YOUR INSTRUCTIONS. Copy, word for word, the lines of the entries below between the one with "[65,327,161,343] you are" and the one with "[52,421,550,437] // If", inclusive, and leave out everything else.

THE INPUT.
+-------+
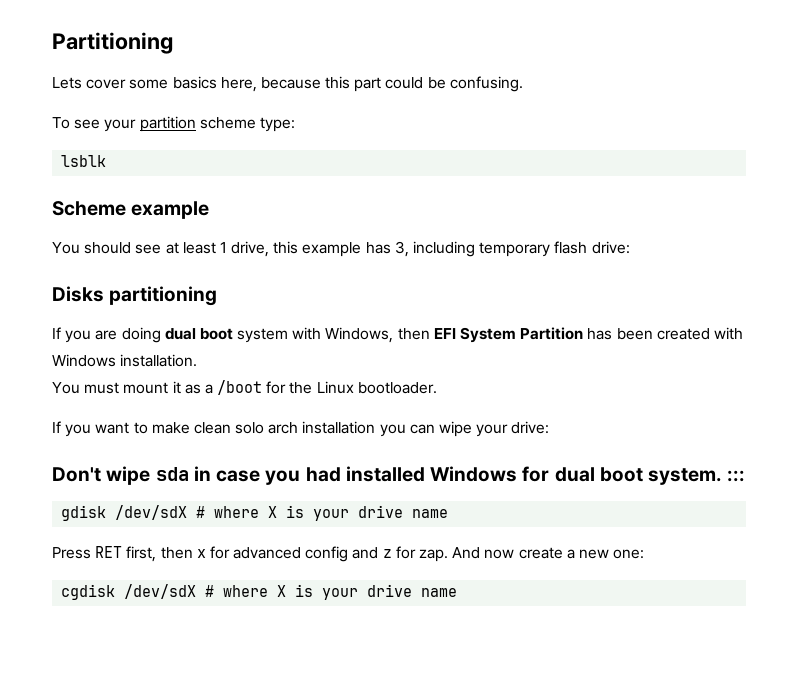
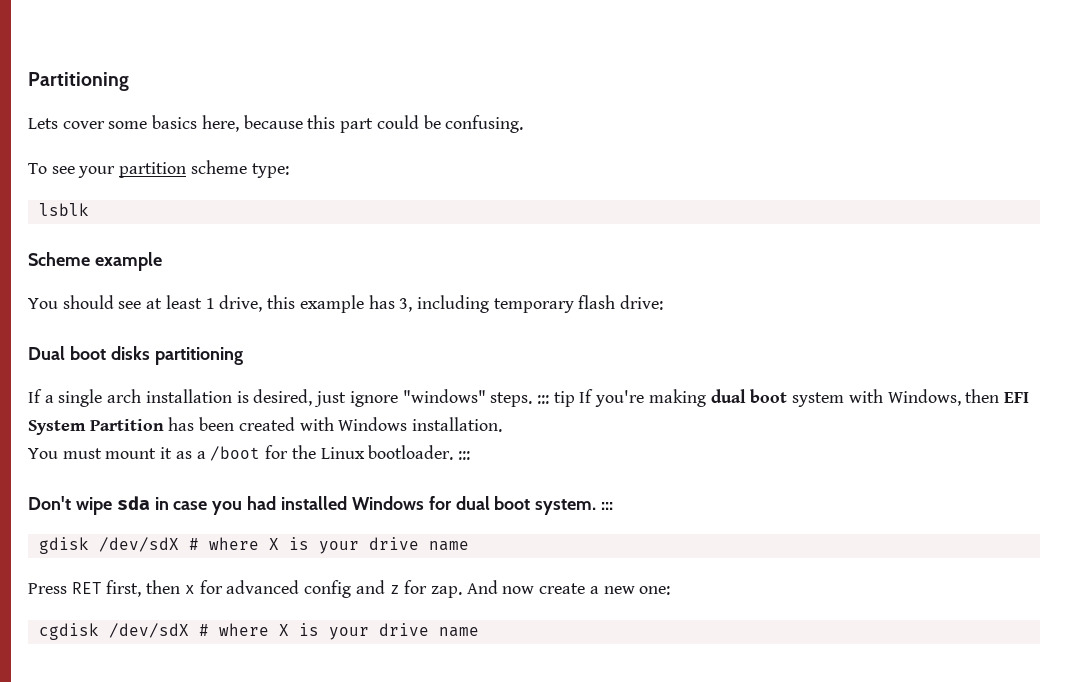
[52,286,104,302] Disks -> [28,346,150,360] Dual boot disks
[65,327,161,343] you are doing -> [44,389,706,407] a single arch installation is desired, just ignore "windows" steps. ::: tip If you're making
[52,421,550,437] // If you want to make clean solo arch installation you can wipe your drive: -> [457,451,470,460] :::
+-------+
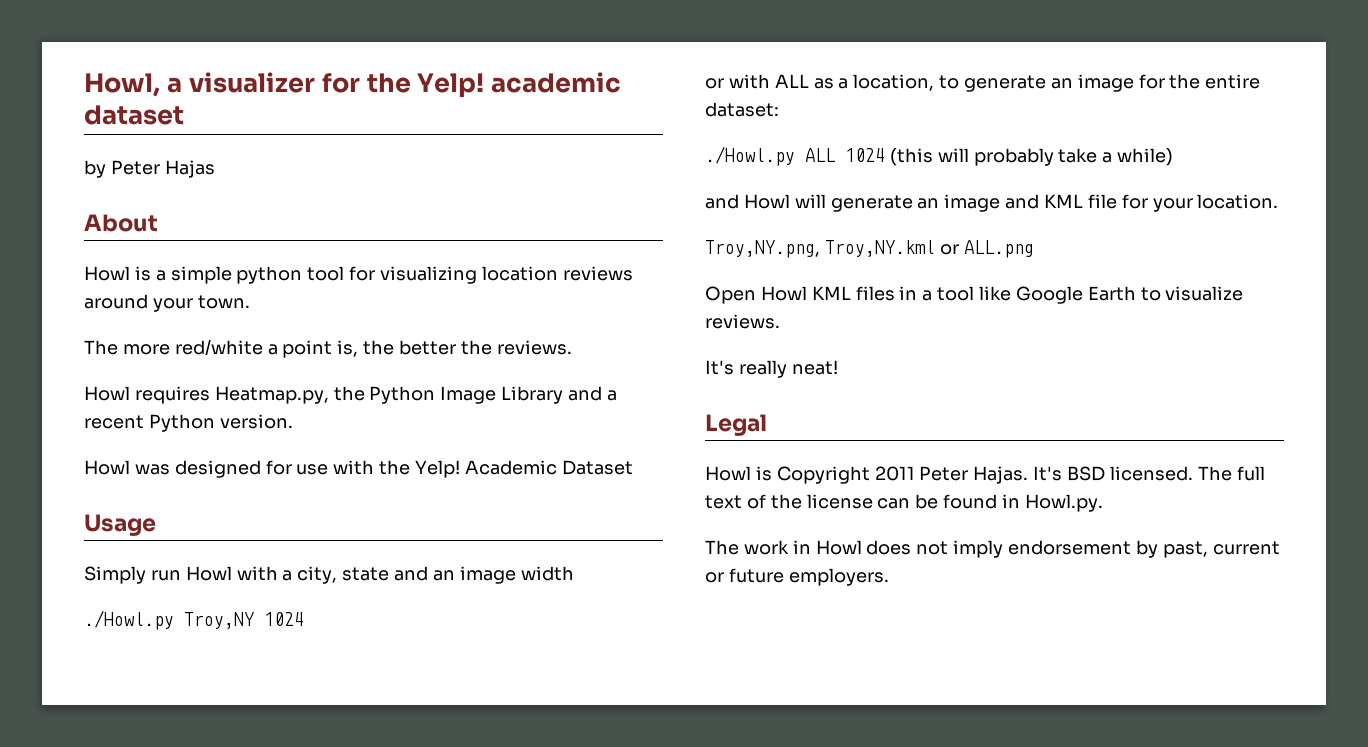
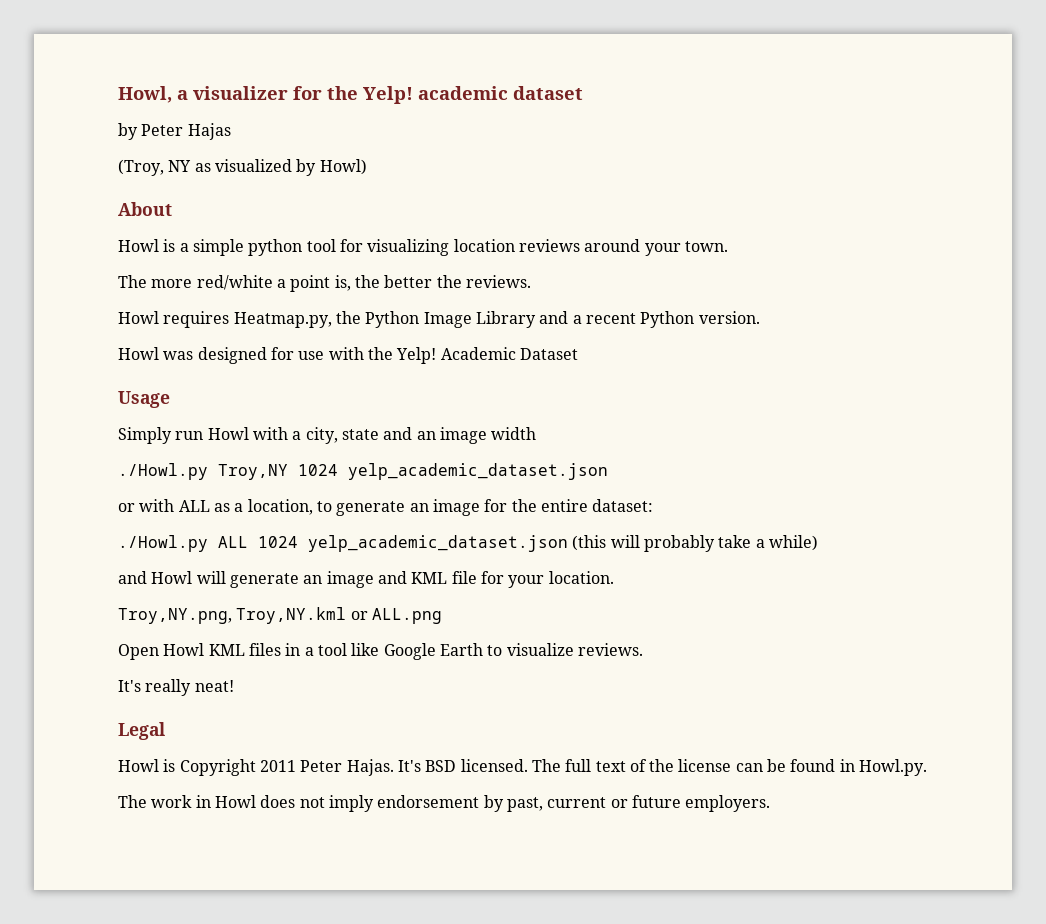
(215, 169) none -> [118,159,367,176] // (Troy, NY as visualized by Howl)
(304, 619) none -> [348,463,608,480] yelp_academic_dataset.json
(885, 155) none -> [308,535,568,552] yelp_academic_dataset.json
+-------+
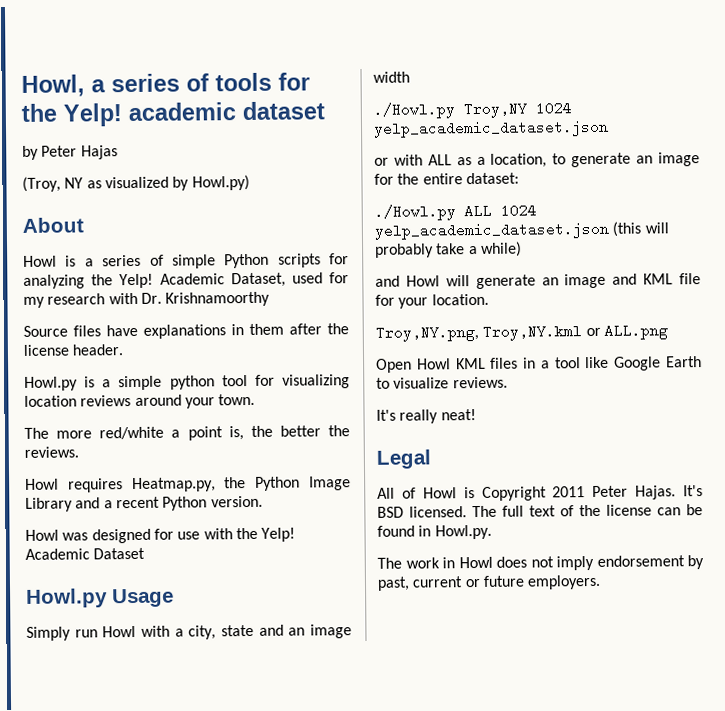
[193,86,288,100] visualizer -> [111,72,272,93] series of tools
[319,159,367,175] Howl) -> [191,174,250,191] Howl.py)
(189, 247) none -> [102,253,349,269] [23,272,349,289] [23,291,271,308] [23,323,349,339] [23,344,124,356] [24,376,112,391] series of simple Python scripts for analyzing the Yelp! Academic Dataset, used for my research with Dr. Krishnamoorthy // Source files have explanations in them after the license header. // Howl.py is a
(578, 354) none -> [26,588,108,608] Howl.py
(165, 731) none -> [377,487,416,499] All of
+-------+
RESPONSE TO THIS TASK.
[65,327,161,343] you are doing -> [44,389,706,407] a single arch installation is desired, just ignore "windows" steps. ::: tip If you're making
[52,421,550,437] // If you want to make clean solo arch installation you can wipe your drive: -> [457,451,470,460] :::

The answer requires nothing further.